Objective ▸ How many lines in the data below contain the string "kern"? Reply with the number only.

Extracted records ▸

-----

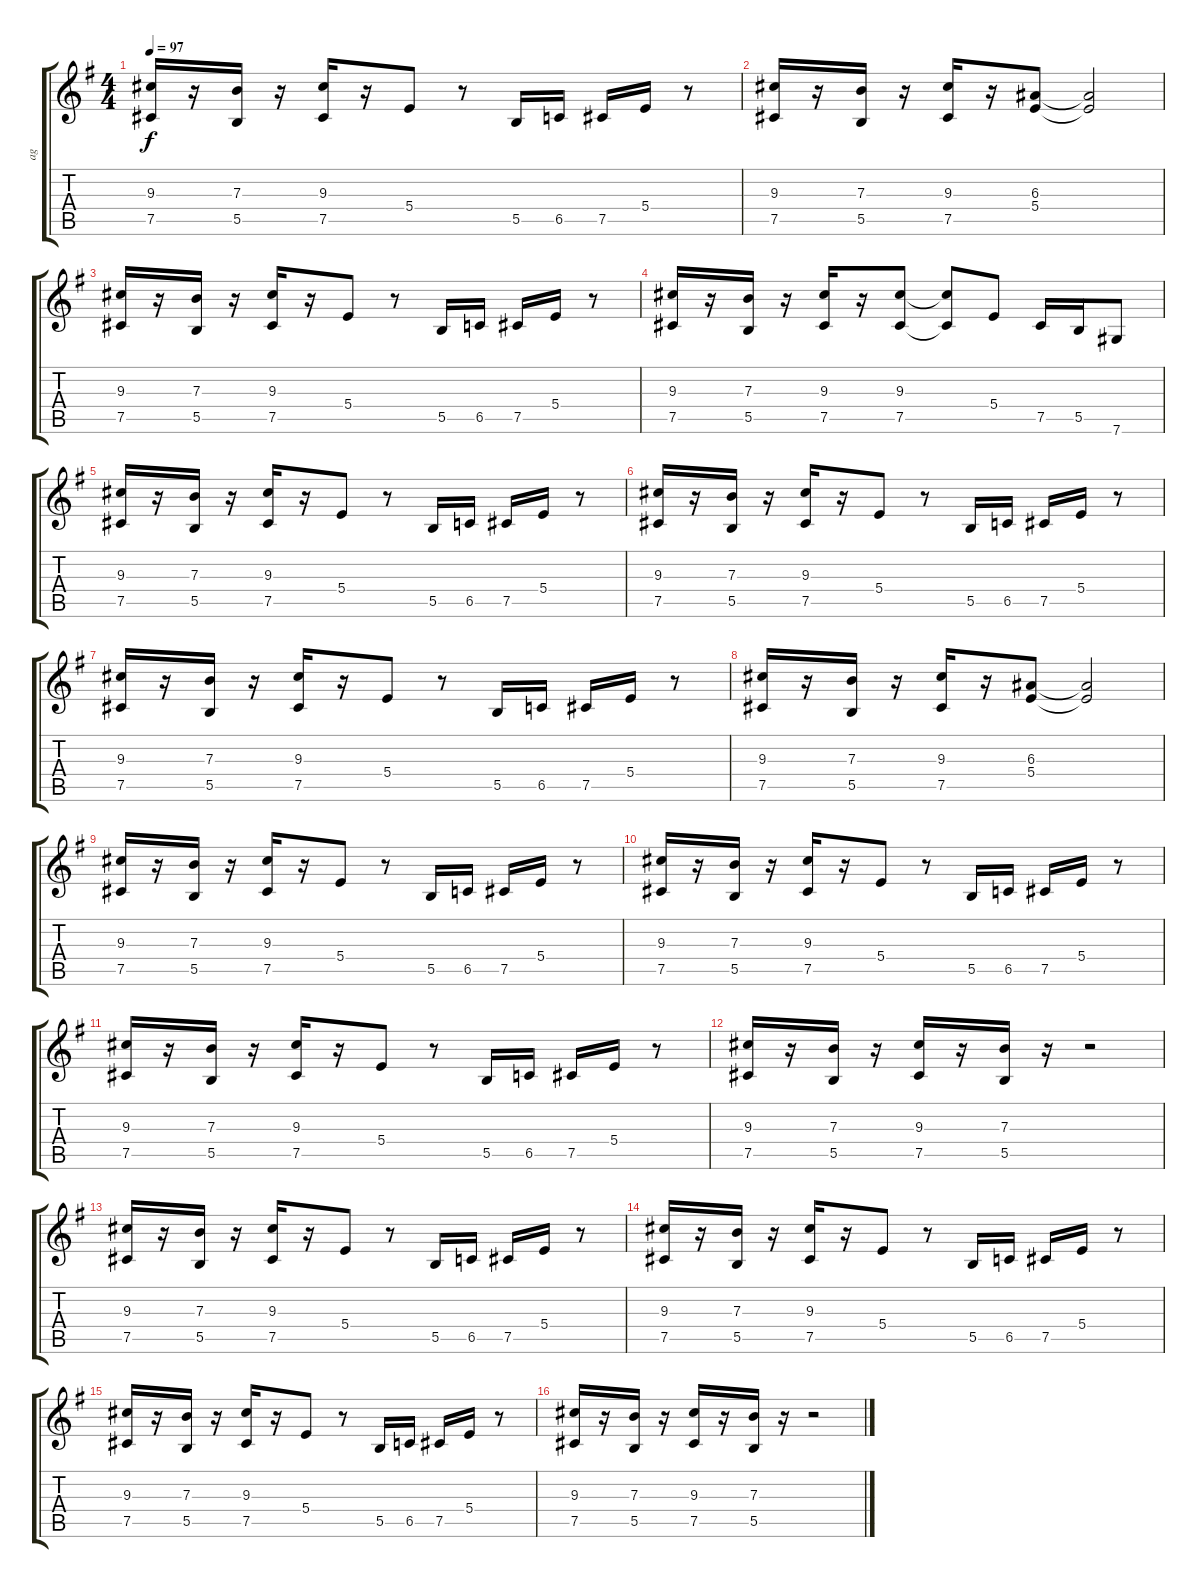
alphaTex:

\track ("ag" "ag") {instrument acousticguitarsteel}
\staff {score tabs}
\tuning (Db4 Ab3 E3 B2 Gb2 Db2) {hide}
\ts (4 4)
\tempo 97
\clef g2
\ks g
(9.3 7.5).16{dy f} r.16 (7.3 5.5).16 r.16 (9.3 7.5).16 r.16 5.4.8 r.8 5.5.16 6.5.16 7.5.16 5.4.16 r.8 |
(9.3 7.5).16 r.16 (7.3 5.5).16 r.16 (9.3 7.5).16 r.16 (6.3 5.4).8 (6.3{t} 5.4{t}).2 |
(9.3 7.5).16 r.16 (7.3 5.5).16 r.16 (9.3 7.5).16 r.16 5.4.8 r.8 5.5.16 6.5.16 7.5.16 5.4.16 r.8 |
(9.3 7.5).16 r.16 (7.3 5.5).16 r.16 (9.3 7.5).16 r.16 (9.3 7.5).8 (9.3{t} 7.5{t}).8 5.4.8 7.5.16 5.5.16 7.6.8 |
(9.3 7.5).16 r.16 (7.3 5.5).16 r.16 (9.3 7.5).16 r.16 5.4.8 r.8 5.5.16 6.5.16 7.5.16 5.4.16 r.8 |
(9.3 7.5).16 r.16 (7.3 5.5).16 r.16 (9.3 7.5).16 r.16 5.4.8 r.8 5.5.16 6.5.16 7.5.16 5.4.16 r.8 |
(9.3 7.5).16 r.16 (7.3 5.5).16 r.16 (9.3 7.5).16 r.16 5.4.8 r.8 5.5.16 6.5.16 7.5.16 5.4.16 r.8 |
(9.3 7.5).16 r.16 (7.3 5.5).16 r.16 (9.3 7.5).16 r.16 (6.3 5.4).8 (6.3{t} 5.4{t}).2 |
(9.3 7.5).16 r.16 (7.3 5.5).16 r.16 (9.3 7.5).16 r.16 5.4.8 r.8 5.5.16 6.5.16 7.5.16 5.4.16 r.8 |
(9.3 7.5).16 r.16 (7.3 5.5).16 r.16 (9.3 7.5).16 r.16 5.4.8 r.8 5.5.16 6.5.16 7.5.16 5.4.16 r.8 |
(9.3 7.5).16 r.16 (7.3 5.5).16 r.16 (9.3 7.5).16 r.16 5.4.8 r.8 5.5.16 6.5.16 7.5.16 5.4.16 r.8 |
(9.3 7.5).16 r.16 (7.3 5.5).16 r.16 (9.3 7.5).16 r.16 (7.3 5.5).16 r.16 r.2 |
(9.3 7.5).16 r.16 (7.3 5.5).16 r.16 (9.3 7.5).16 r.16 5.4.8 r.8 5.5.16 6.5.16 7.5.16 5.4.16 r.8 |
(9.3 7.5).16 r.16 (7.3 5.5).16 r.16 (9.3 7.5).16 r.16 5.4.8 r.8 5.5.16 6.5.16 7.5.16 5.4.16 r.8 |
(9.3 7.5).16 r.16 (7.3 5.5).16 r.16 (9.3 7.5).16 r.16 5.4.8 r.8 5.5.16 6.5.16 7.5.16 5.4.16 r.8 |
(9.3 7.5).16 r.16 (7.3 5.5).16 r.16 (9.3 7.5).16 r.16 (7.3 5.5).16 r.16 r.2
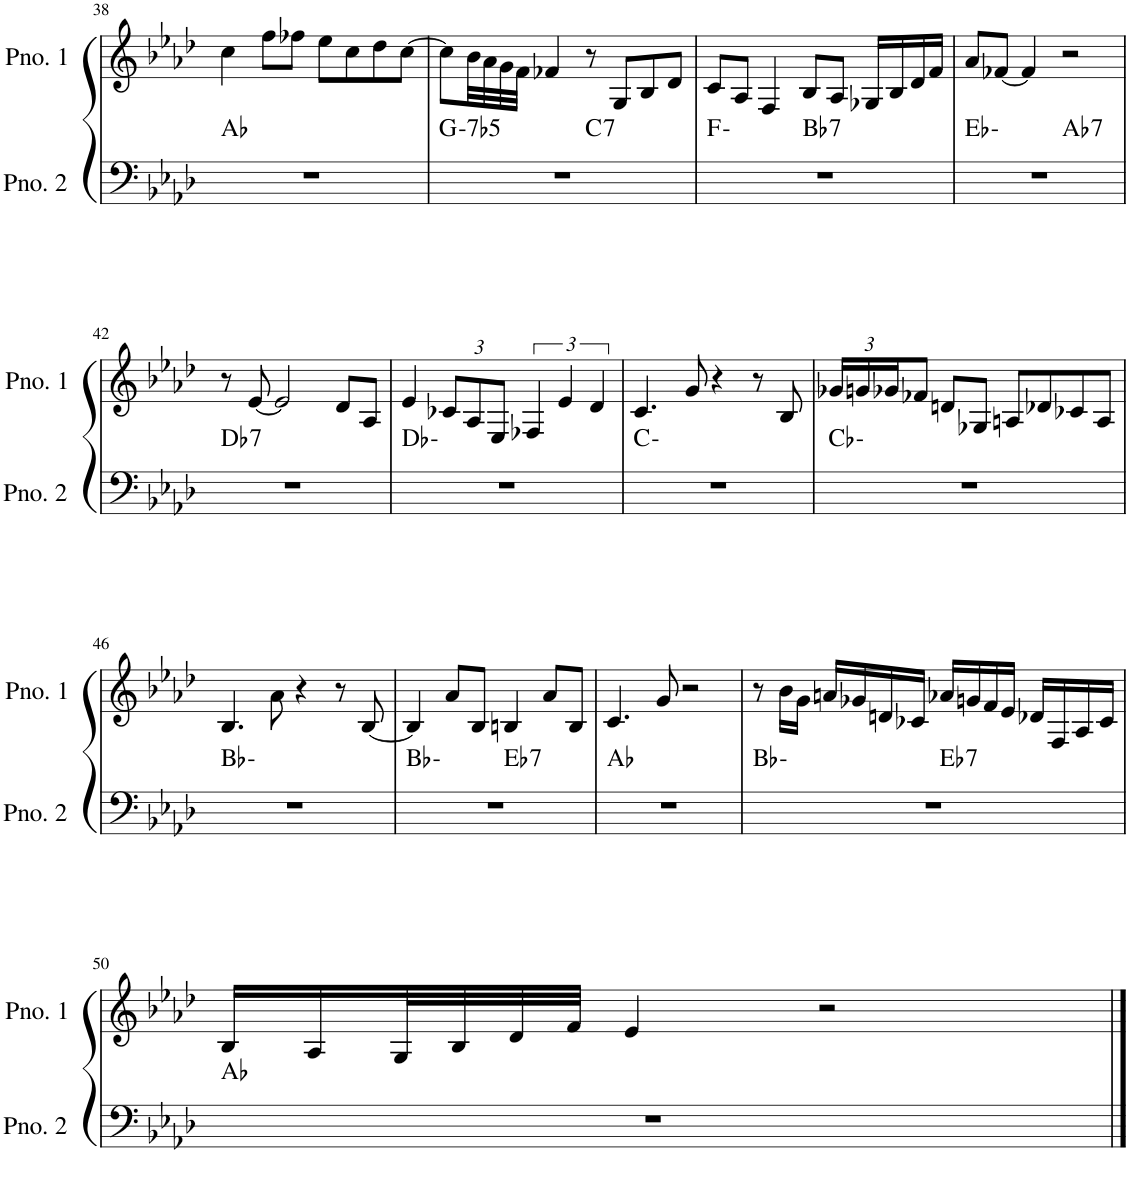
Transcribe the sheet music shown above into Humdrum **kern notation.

**kern	**harte	**kern
*part2	*part2	*part1
*staff2	*	*staff1
*I"ピアノ 2	*	*I"ピアノ 1
!!LO:PB:g=z
*clefF4	*	*clefG2
*k[b-e-a-d-]	*	*k[b-e-a-d-]
*M4/4	*	*M4/4
=38	=38	=38
1r	Ab:maj	4cc\
.	.	8ff\L
.	.	8ff-X\J
.	.	8ee-\L
.	.	8cc\
.	.	8dd-\
.	.	[8cc\J
=39	=39	=39
!	!LO:H:kt=-7b5	!
*^	*	*
1r	2ryy	G:hdim7	8cc\L]
.	.	.	32b-\LL
.	.	.	32a-\
.	.	.	32g\
.	.	.	32f\JJJ
.	.	.	4f-X/
!	!	!LO:H:kt=7	!
.	2ryy	C:7	8r
.	.	.	8G/L
.	.	.	8B-/
.	.	.	8d-/J
=40	=40	=40	=40
1r	2ryy	F:min	8c/L
.	.	.	8A-/J
.	.	.	4F/
!	!	!LO:H:kt=7	!
.	2ryy	Bb:7	8B-/L
.	.	.	8A-/J
.	.	.	16G-X/LL
.	.	.	16B-/
.	.	.	16d-/
.	.	.	16f/JJ
=41	=41	=41	=41
1r	2ryy	Eb:min	8a-/L
.	.	.	[8f-X/J
.	.	.	4f-/]
!	!	!LO:H:kt=7	!
.	2ryy	Ab:7	2r
!!LO:LB:g=z
=42	=42	=42	=42
!	!	!LO:H:kt=7	!
*v	*v	*	*
1r	Db:7	8r
.	.	[8e-/
.	.	2e-/]
.	.	8d-/L
.	.	8A-/J
=43	=43	=43
1r	Db:min	4e-/
*	*	*Xbrackettup
.	.	12c-X/L
.	.	12A-/
.	.	12E-/J
*	*	*brackettup
.	.	6F-X/
.	.	6e-/
.	.	6d-/
=44	=44	=44
1r	C:min	4.c/
.	.	8g/
.	.	4r
.	.	8r
.	.	8B-/
=45	=45	=45
*	*	*Xbrackettup
1r	Cb:min	24g-X/LL
.	.	24gn/
.	.	24g-X/J
.	.	8f-X/J
.	.	8dn/L
.	.	8G-X/J
.	.	8An/L
.	.	8d-X/
.	.	8c-X/
.	.	8A/J
!!LO:LB:g=z
=46	=46	=46
1r	Bb:min	4.B-/
.	.	8a-\
.	.	4r
.	.	8r
.	.	[8B-/
=47	=47	=47
*^	*	*
1r	2ryy	Bb:min	4B-/]
.	.	.	8a-/L
.	.	.	8B-/J
!	!	!LO:H:kt=7	!
.	2ryy	Eb:7	4Bn/
.	.	.	8a-/L
.	.	.	8B/J
*v	*v	*	*
=48	=48	=48
1r	Ab:maj	4.c/
.	.	8g/
.	.	2r
=49	=49	=49
*^	*	*
1r	2ryy	Bb:min	8r
.	.	.	16b-\LL
.	.	.	16g\JJ
.	.	.	16an/LL
.	.	.	16g-X/
.	.	.	16dn/
.	.	.	16c-X/JJ
!	!	!LO:H:kt=7	!
.	2ryy	Eb:7	16a-X/LL
.	.	.	16gn/
.	.	.	16f/
.	.	.	16e-/JJ
.	.	.	16d-X/LL
.	.	.	16F/
.	.	.	16A-/
.	.	.	16c-/JJ
*v	*v	*	*
!!LO:LB:g=z
=50	=50	=50
1r	Ab:maj	16B-/LL
.	.	16A-/
.	.	32G/L
.	.	32B-/
.	.	32d-/
.	.	32f/JJJ
.	.	4e-/
.	.	2r
==	==	==
*-	*-	*-
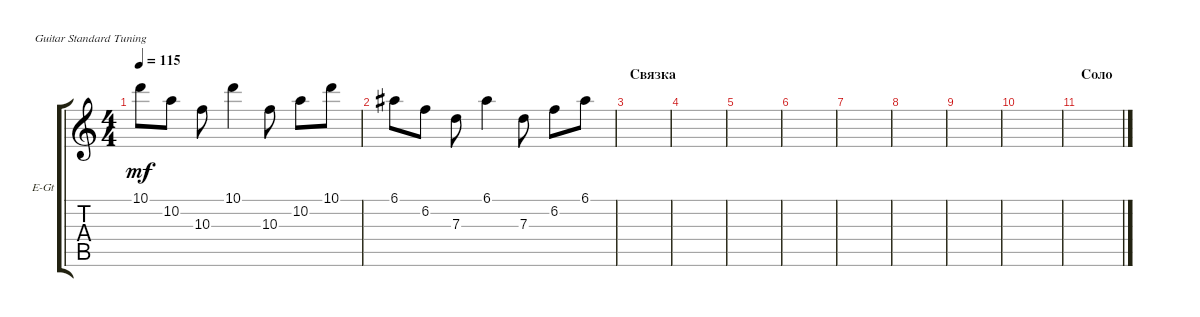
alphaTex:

\defaultSystemsLayout 4
\bracketExtendMode groupsimilarinstruments
\firstSystemTrackNameOrientation horizontal
\otherSystemsTrackNameOrientation horizontal
\track ("Г.Каспарян Clean" "E-Gt") {instrument electricguitarclean}
\staff {score tabs}
\tuning (E4 B3 G3 D3 A2 E2)
\ts (4 4)
\tempo 115
\clef g2
\scale
0.333333
\ks c
10.1.8{dy mf} 10.2.8 10.3.8 10.1.4 10.3.8 10.2.8 10.1.8 |
\scale
0.333333 6.1.8 6.2.8 7.3.8 6.1.4 7.3.8 6.2.8 6.1.8 |
\section ("" "Связка")
\scale
0.333333 |
\scale
0.333333 |
\scale
0.333333 |
\scale
0.333333 |
\scale
0.333333 |
\scale
0.333333 |
\scale
0.333333 |
\scale
0.333333 |
\section ("" "Соло")
\scale
0.333333 |
\scale
0.333333 |
\scale
0.333333 |
\scale
0.333333 |
\scale
0.333333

-----

Solution below ▸ 2